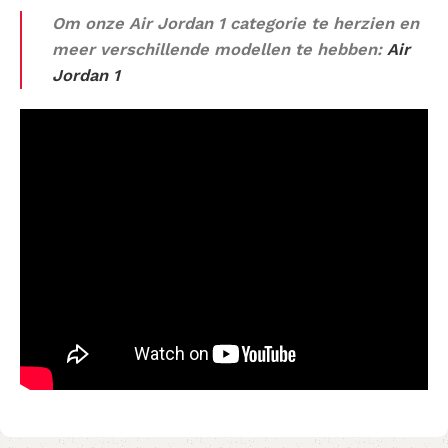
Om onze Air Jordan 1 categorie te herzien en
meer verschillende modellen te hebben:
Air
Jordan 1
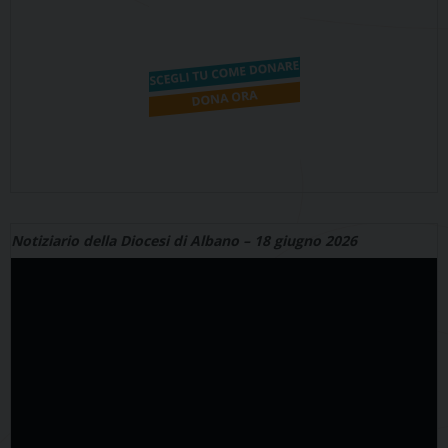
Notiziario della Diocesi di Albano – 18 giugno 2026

▬▬▬

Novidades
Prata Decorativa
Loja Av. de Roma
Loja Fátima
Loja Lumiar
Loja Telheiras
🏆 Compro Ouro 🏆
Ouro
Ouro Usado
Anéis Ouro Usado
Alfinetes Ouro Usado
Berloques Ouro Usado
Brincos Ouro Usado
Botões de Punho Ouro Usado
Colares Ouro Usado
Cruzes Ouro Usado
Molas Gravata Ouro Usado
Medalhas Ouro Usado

▬▬▬

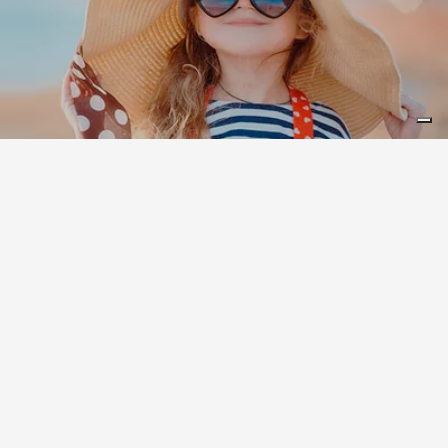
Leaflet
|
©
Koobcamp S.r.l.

▬▬▬

### TASK TO CARRY OUT
Gather every line from the records above that contains the string "Usado", and treat uppercase and lowercase as different.

### SOLUTION BELOW
Ouro Usado
Anéis Ouro Usado
Alfinetes Ouro Usado
Berloques Ouro Usado
Brincos Ouro Usado
Botões de Punho Ouro Usado
Colares Ouro Usado
Cruzes Ouro Usado
Molas Gravata Ouro Usado
Medalhas Ouro Usado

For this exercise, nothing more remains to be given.